Dispute Plagues the Black Studies Program at Ohio State University

For the past three years, Judson L. Jeffries has served as director of The Ohio State University’s African-American and African Studies Community Extension Center in Columbus, Ohio. This responsibility was in addition to his full teaching load as a professor of African-American studies at the university.

The extension center was founded in 1972 as an outreach effort to the black community of the city of Columbus. In 1985 the extension center moved into a new, 7,000-square-foot headquarters on Mount Vernon Avenue in the heart of the city’s historic black neighborhood. The center is about 10 minutes from the Ohio State campus.

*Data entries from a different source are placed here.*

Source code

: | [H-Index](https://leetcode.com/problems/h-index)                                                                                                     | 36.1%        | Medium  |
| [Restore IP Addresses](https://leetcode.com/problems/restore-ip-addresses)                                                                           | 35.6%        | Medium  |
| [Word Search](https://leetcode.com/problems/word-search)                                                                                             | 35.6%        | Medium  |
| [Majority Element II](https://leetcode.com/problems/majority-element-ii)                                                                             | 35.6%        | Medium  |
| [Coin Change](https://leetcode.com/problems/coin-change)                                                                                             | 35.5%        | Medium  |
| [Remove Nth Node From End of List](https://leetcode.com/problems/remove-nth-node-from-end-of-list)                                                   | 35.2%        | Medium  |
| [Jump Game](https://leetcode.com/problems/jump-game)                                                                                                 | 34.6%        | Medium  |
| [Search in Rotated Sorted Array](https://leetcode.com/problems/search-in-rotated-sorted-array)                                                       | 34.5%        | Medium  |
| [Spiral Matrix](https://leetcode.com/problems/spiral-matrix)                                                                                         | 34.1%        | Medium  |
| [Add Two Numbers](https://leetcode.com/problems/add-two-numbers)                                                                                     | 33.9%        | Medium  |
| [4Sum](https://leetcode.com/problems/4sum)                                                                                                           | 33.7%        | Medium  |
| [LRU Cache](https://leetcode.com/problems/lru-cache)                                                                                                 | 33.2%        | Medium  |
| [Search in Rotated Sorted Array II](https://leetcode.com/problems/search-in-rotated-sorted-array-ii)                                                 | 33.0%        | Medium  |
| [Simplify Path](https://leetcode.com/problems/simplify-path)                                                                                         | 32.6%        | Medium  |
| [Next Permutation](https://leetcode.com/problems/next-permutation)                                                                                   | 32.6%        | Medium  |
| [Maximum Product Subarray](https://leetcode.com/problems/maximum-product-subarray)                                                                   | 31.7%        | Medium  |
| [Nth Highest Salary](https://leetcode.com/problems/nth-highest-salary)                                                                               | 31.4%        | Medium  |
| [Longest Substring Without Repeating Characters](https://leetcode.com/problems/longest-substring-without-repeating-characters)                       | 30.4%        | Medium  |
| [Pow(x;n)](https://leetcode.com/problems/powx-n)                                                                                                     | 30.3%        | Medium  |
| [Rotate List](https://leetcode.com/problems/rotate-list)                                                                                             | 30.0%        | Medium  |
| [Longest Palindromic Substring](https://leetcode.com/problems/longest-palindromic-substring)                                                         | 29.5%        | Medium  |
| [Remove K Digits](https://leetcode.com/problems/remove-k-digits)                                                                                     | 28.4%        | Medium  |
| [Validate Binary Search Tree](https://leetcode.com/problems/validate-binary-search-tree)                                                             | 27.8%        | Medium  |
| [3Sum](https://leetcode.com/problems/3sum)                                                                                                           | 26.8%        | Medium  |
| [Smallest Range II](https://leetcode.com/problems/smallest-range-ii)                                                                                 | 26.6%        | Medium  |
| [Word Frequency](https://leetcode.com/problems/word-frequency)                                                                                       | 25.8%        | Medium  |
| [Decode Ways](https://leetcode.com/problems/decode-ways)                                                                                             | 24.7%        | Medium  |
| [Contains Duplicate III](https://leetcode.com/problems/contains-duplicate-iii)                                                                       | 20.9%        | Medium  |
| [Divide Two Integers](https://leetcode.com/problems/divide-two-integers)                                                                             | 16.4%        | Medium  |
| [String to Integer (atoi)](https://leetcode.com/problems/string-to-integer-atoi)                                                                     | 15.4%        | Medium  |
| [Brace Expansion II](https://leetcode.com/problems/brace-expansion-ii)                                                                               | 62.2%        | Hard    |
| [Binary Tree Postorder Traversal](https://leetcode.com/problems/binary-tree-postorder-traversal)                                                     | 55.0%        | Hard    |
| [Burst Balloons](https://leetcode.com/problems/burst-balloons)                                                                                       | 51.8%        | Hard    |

The center hosts a number of community activities for children, teens, adults, and seniors. Non-credit courses, health fairs, computer literacy classes, and a host of other activities are offered to inner-city residents. Students, faculty, and staff members at the university all contribute their time to make the center a success.

This past August, Dr. Jeffries received a one-page letter from Anthonia C. Kalu, the chair of the African and African-American studies department, dismissing him as head of the extension center. The letter accused Jeffries of a failure to communicate and work with Dr. Kalu, who, just three months earlier, had come to Ohio State from the University of Northern Colorado. In her letter, Kalu said that Jeffries’ actions resulted in “wasted effort, energy, and time for the department.”

Jeffries replied that Kalu had made “deliberate attempts to degrade and intimidate” him. Supporters of Jeffries at the extension center and in the black community held protests on the Ohio State University campus demanding his reinstatement.

The university provost called on Joseph Steinmetz, executive dean of the College of Arts and Sciences, to investigate the matter and to make a determination about what should be done. Dean Steinmetz ruled that since Kalu had arrived on campus only a short time ago, she acted too hastily in changing the leadership of the center. He reinstated Jeffries as director while he undertakes a six-month assessment of the center’s operations and programs.

Dr. Jeffries is a graduate of Old Dominion University in Norfolk, Virginia. He holds a master’s degree from the State University of New York at Binghamton and a Ph.D. from the University of Southern California.